■ INSTRUCTION: From the line containing "vfov_deg: 48.2" to the final line of the entries, every line is to be reproduced exactly; no other line belongs in the output.

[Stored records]
+++

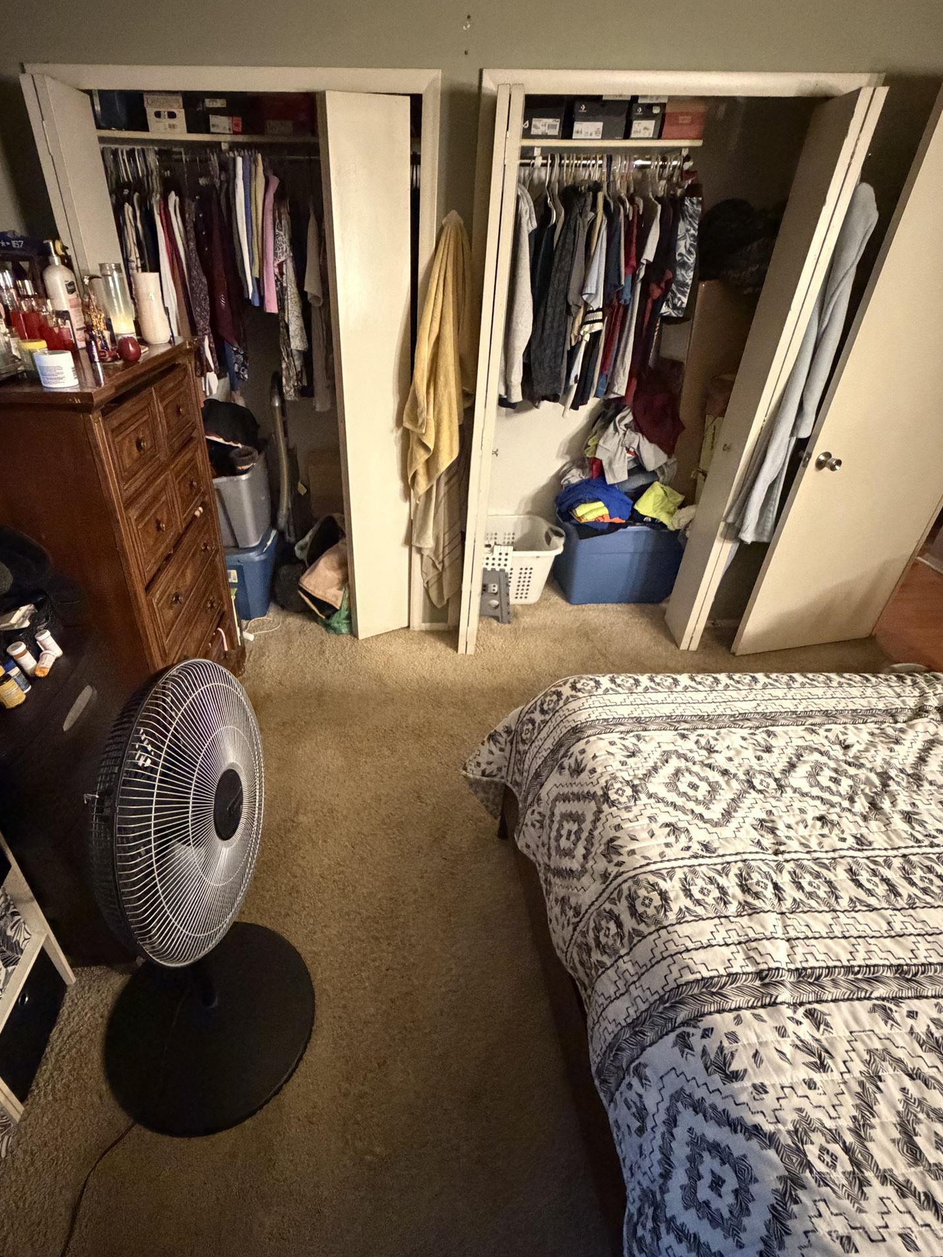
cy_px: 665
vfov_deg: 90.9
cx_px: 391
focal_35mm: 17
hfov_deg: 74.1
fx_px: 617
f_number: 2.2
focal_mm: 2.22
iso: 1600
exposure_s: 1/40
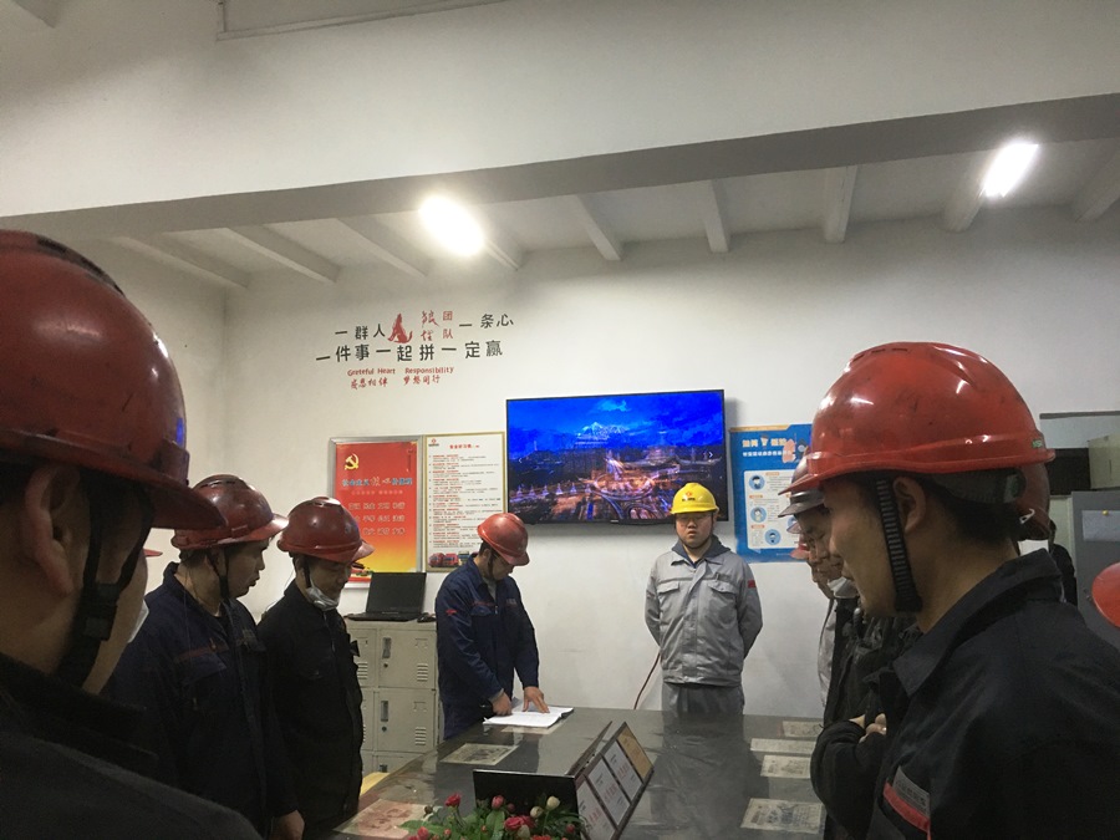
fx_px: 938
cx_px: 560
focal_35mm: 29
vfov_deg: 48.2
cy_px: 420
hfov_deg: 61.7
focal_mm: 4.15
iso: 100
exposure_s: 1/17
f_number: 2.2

+++

■ RESPONSE BOX:
vfov_deg: 48.2
cy_px: 420
hfov_deg: 61.7
focal_mm: 4.15
iso: 100
exposure_s: 1/17
f_number: 2.2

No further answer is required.